As well as this difference with Kantian legalism, my view also contrasts with approaches to political judgment in Kant which follow Hannah Arendt in drawing on material from Kant’s Critique of the Power of Judgment, and as well as from other of Kant’s political, anthological, or historical writings.Footnote 108 A full picture of the role of political judgment in Kant’s political philosophy might well require these kinds of accounts. But my purpose here, and my challenge against the Kantian legalist, is to show that the principles derived in The Doctrine of Right itself, are principles of political judgment, not only of legal systems. It is not only in his historical, anthropological, and pedagogical writings, and well as other texts on politics, that judgment is key for Kant. Though these writings may take up the question of the refinement of political judgment, it is in The Doctrine of Right that the central importance of political judgment is established. By contrast with Arendt who declared Kant never wrote a political philosophy – a point Ronald Beiner refined by saying that, since Kant supposedly sees no place for prudence, he has no account of political judgmentFootnote 109 – for Kant, as I read him, political judgment determines the relationship of law and politics. My claim thus does not amount to the well-established understanding that Kant thought that moral principles, such as those found in The Doctrine of Right, require supplementation by judgment, something that Kantian legalists are as clear about as any other group of interpreters.Footnote 110 Rather my claim is that the moral principles of The Doctrine of Right should be understood as apt for judgment. That is, as principles of political judgment.

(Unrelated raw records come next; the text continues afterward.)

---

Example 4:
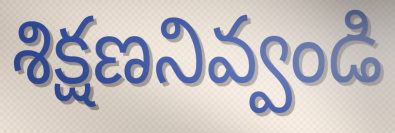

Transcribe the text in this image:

శిక్షణనివ్వండి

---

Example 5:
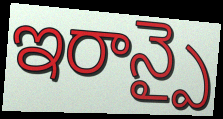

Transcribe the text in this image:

ఇరాన్పై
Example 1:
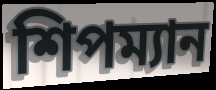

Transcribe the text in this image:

শিপম্যান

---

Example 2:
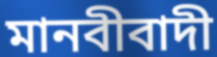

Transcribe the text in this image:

মানবীবাদী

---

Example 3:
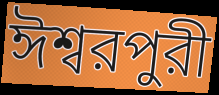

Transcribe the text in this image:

ঈশ্বরপুরী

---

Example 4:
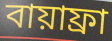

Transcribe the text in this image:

বায়াফ্রা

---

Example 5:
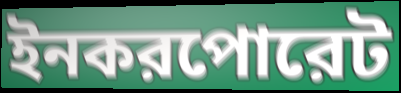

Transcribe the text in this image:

ইনকরপোরেট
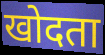
खोदता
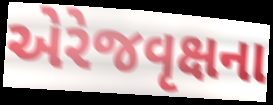
એરેજવૃક્ષના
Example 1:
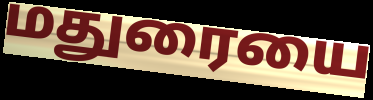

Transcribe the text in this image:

மதுரையை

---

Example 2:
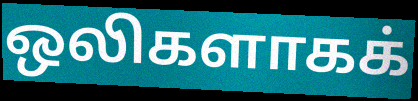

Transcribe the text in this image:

ஒலிகளாகக்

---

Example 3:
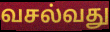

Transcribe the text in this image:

வசல்வது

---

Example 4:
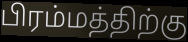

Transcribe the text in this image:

பிரம்மத்திற்கு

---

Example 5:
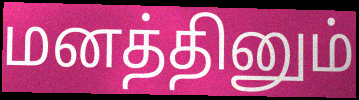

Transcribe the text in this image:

மனத்தினும்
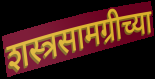
शस्त्रसामग्रीच्या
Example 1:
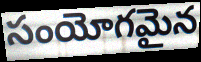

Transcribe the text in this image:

సంయోగమైన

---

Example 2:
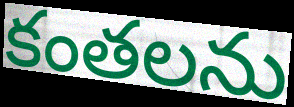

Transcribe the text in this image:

కంతలను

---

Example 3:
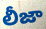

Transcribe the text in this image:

లీజా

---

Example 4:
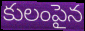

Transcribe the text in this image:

కులంపైన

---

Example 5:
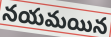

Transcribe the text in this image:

నయమయిన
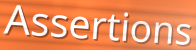
Assertions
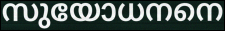
സുയോധനനെ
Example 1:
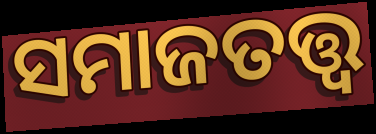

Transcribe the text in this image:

ସମାଜତତ୍ତ୍ୱ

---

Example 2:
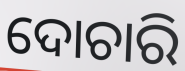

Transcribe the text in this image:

ଦୋଚାରି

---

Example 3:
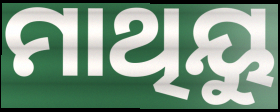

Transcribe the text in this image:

ମାଥିୟୁ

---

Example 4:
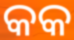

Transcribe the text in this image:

କକ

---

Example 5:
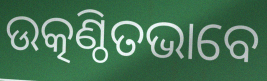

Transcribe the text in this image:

ଉତ୍କଣ୍ଠିତଭାବେ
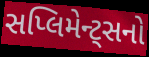
સપ્લિમેન્ટ્સનો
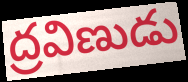
ద్రవిణుడు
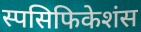
स्पसिफिकेशंस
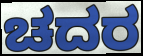
ಚದರ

Kant’s complex ideal of the ‘state in idea’ or Rechtsstaat arises from two obligations, to rule rightfully through law and to maintain the state, which can become contradictory under certain empirical circumstances. Whilst a legalist reading would attempt to resolve such a possible contradiction through the precise delineation of principles in philosophy, I have argued that Kant held that for this task the sovereign’s practical political judgment is central. Thus, contrary to Kantian legalism, politics is not subordinated to law, rather law depends on political judgment. The task of politics is not only to apply law in particular circumstances; the task of politics judge what is necessary to secure the conditions in which a legal system, grounded on a priori principles, could exist.

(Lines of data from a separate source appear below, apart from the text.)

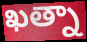
ఖత్నా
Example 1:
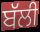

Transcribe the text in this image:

ਬੱਲੀ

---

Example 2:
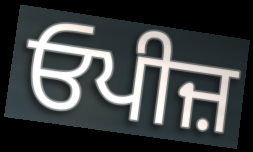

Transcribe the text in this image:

ਓਪੀਜ਼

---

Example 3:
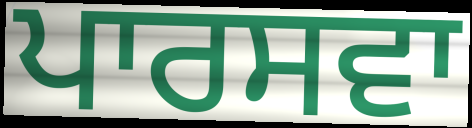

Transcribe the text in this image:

ਪਾਰਸਵਾ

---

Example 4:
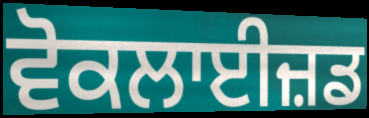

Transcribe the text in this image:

ਵੋਕਲਾਈਜ਼ਡ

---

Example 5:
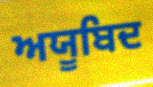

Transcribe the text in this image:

ਅਯੂਬਿਦ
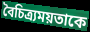
বৈচিত্র্যময়তাকে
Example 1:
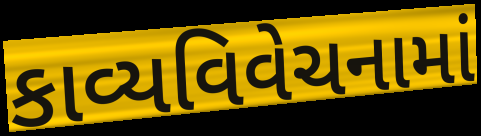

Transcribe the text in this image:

કાવ્યવિવેચનામાં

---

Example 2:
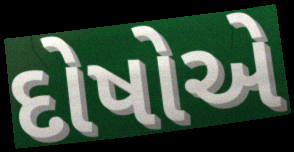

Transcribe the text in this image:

દોષોએ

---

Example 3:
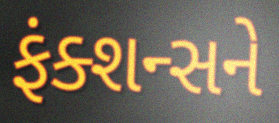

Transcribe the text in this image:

ફંક્શન્સને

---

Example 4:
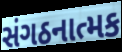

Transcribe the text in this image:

સંગઠનાત્મક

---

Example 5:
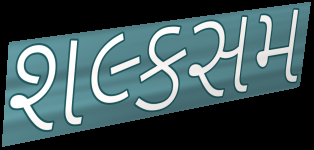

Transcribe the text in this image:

શલ્કસમ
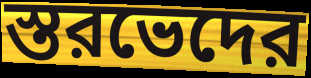
স্তরভেদের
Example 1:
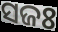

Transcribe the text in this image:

As Kant puts it in his reply to criticism from Benjamin Constant, politics is a problem, the problem of how to arrange society in accordance with freedom and equality.Footnote 111 It is a problem finite human beings face, perhaps perpetually, and that requires judgment, not only law and principles, to manage successfully. It is this thought of Kant’s, though not necessarily ‘Kantian’ thought, that I have tried to understand in this paper, a task which legalistic readings have not undertaken. I don’t claim to have decisively refuted such readings, only suggested that another kind of interpretation is possible, one embraces the active ambiguity in Kant’s conception of sovereignty as being the result of the practical and political perspective from which he wrote and judged.